**Work item**
Every entry below must be reproduced exactly.

**Records shown**
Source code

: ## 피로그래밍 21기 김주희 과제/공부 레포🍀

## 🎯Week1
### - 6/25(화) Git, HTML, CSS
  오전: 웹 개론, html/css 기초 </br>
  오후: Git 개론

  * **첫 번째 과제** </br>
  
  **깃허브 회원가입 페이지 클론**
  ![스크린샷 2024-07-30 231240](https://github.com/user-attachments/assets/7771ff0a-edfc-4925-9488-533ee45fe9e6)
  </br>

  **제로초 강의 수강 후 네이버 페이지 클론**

**Task answer**
Source code

: ## 피로그래밍 21기 김주희 과제/공부 레포🍀

## 🎯Week1
### - 6/25(화) Git, HTML, CSS
  오전: 웹 개론, html/css 기초 </br>
  오후: Git 개론

  * **첫 번째 과제** </br>
  
  **깃허브 회원가입 페이지 클론**
  ![스크린샷 2024-07-30 231240](https://github.com/user-attachments/assets/7771ff0a-edfc-4925-9488-533ee45fe9e6)
  </br>

  **제로초 강의 수강 후 네이버 페이지 클론**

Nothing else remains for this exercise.